在安倍晉三和莫迪取消在古瓦哈蒂舉行的法東峰會時,爆炸性地顯現出來了,這些矛盾突出了另一個矛盾。在建立妖魔化鄰國人民的同時進行國內政治的同時,同時投入金錢和精力來改善與他們的聯繫和商業聯繫是不協調的。像安倍晉三這樣的孟加拉國內政和外交大臣推遲了對印度的定期訪問。前CAA孟加拉國駐印度高級專員塔里克·卡里姆(Tariq A. Karim)在CAA通過之前,曾在印度東北期刊《東風》(East Wind in India)的專欄中寫道:「如果今天的印度國家將自己重新定義為印度教拉什特拉(具有諷刺意味的將自己描繪成巴基斯坦自我構想的鏡像),它將最終失去其長期以來受到世俗主義擁護的聲譽。如果這樣的話,它很可能引起孟加拉國思想的質疑,為什麼孟加拉國應繼續保持世俗化,因為世俗主義確實構成了孟加拉國《憲法》所主張的四大支柱之一。
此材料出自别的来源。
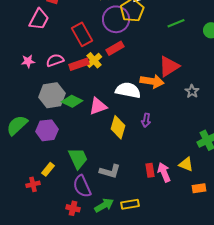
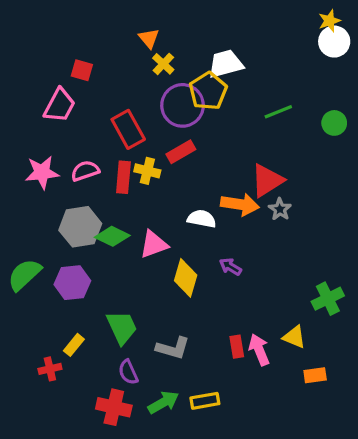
yellow cross: (94, 60) -> (147, 171), turned -35
pink star: (28, 61) -> (42, 172), size x1.5
red rectangle: (79, 64) -> (123, 177), turned -66
white semicircle: (128, 90) -> (202, 219), size x0.7
gray star: (192, 91) -> (280, 209), moved
purple arrow: (146, 120) -> (230, 267), turned 112
purple semicircle: (82, 186) -> (128, 372), size x0.7
red cross: (73, 208) -> (114, 407), size x1.5

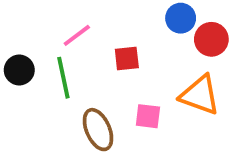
孟加拉國是僅次於印度和尼泊爾的世界第三大印度教人口。那裡有超過一千四百萬印度教徒,他們像印度的穆斯林一樣選擇留在那裡,因為那是他們的故鄉,他們顯然不願離開。發生在1947年和1971年的東北部數以百萬計的孟加拉印度教徒湧入該地區的唯一妄想症是,如果這種情況導致當時陷入重大歷史事件的普通百姓被迫移民會複發。不幸的是,NRC及其雙胞胎CAA(因為它們是同一枚硬幣的兩個面)增加了這種可能性。